### Défi
Recopiez à l'identique, dans l'extrait ci-dessous sur les Français non inscrits sur les listes électorales, le passage qui commence par « Sitôt cette découverte » et se poursuit jusqu'à « de son application. ».

Au-delà de ces raisons et du chiffre astronomique des 14 millions de Français qui n’ont pas voté, ce qui nous a le plus surpris au cours de cette enquête qui a duré neuf mois, c’est la découverte d’un nombre considérable de Français qui n’étaient mêmes pas inscrits sur les listes électorales. En poursuivant notre étude, nous avons découvert des choses étonnantes : sur les 3,2 millions de Français non inscrits, 500 000 sont des cadres. Pourquoi ? Tout simplement parce que les cadres déménagent beaucoup, et évidemment très peu pensent à aller en Mairie pour se réinscrire. Car il faut savoir que dès lors que vous déménagez, vous êtes automatiquement radiés des listes électorales de votre commune de départ. En plus de ces 500 000 cadres, un million des non-inscrits vivent dans les quartiers populaires, où la confiance envers politiques est presque nulle. Les autres 1,7 millions de Français non inscrits font partie de cette classe moyenne qui a l’impression de constituer les oubliés du système social. De fait, cette classe moyenne est la première victime du Trésor public qui voit en elle l’essentiel des sources d’imposition.

Sitôt cette découverte faite, nous avons épluché le Code électoral pour connaître l’état de la législation sur la question : une loi du 10 novembre 1997 inscrit d’office les jeunes qui accèdent à la majorité, mais les députés de l’époque ont complètement oublié de se soucier des millions de Français ayant plus de 18 ans au moment de la loi, et qui, de fait, ne pouvaient pas bénéficier de son application.

(Entrées de questions spatiales)
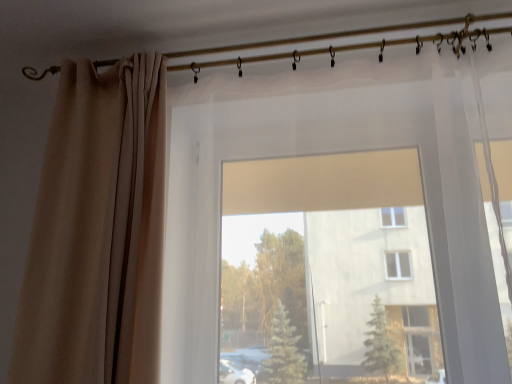
Question: Does point (323, 36) appear closer or farther from the camera than point (74, 160)?

Choices:
 (A) closer
 (B) farther

Answer: (B)

Question: In terms of size, does metallic curtain rod at upper center appear bigger or smaller than beige fabric curtain at left?

Choices:
 (A) big
 (B) small

Answer: (B)

Question: Visually, is metallic curtain rod at upper center positioned to the left or to the right of beige fabric curtain at left?

Choices:
 (A) left
 (B) right

Answer: (B)

Question: From a real-world perspective, is beige fabric curtain at left above or below metallic curtain rod at upper center?

Choices:
 (A) below
 (B) above

Answer: (A)

Question: From the image's perspective, relative to metallic curtain rod at upper center, is beige fabric curtain at left above or below?

Choices:
 (A) below
 (B) above

Answer: (A)

Question: Considering the positions of beige fabric curtain at left and metallic curtain rod at upper center in the image, is beige fabric curtain at left taller or shorter than metallic curtain rod at upper center?

Choices:
 (A) short
 (B) tall

Answer: (B)

Question: Is point (61, 253) closer or farther from the camera than point (287, 54)?

Choices:
 (A) farther
 (B) closer

Answer: (B)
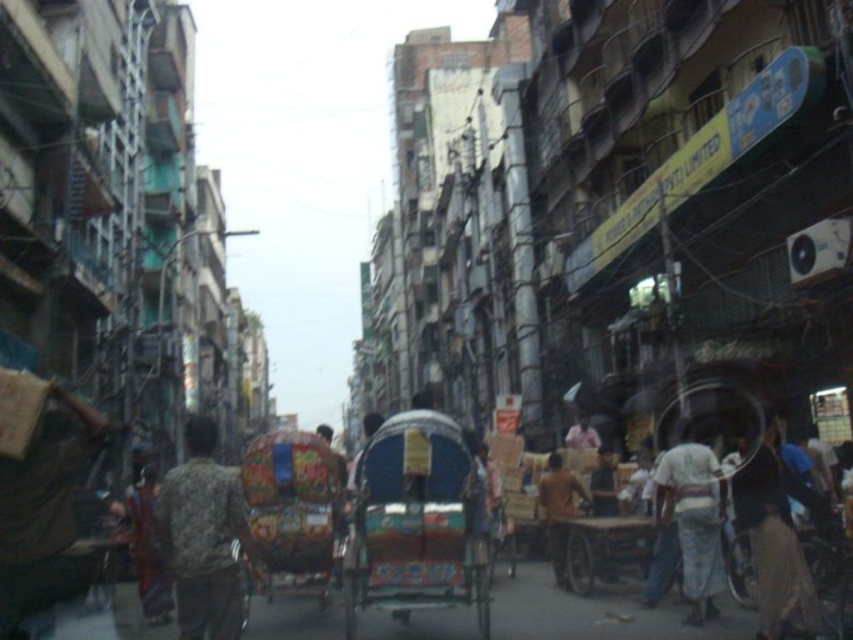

### La réponse
Sitôt cette découverte faite, nous avons épluché le Code électoral pour connaître l’état de la législation sur la question : une loi du 10 novembre 1997 inscrit d’office les jeunes qui accèdent à la majorité, mais les députés de l’époque ont complètement oublié de se soucier des millions de Français ayant plus de 18 ans au moment de la loi, et qui, de fait, ne pouvaient pas bénéficier de son application.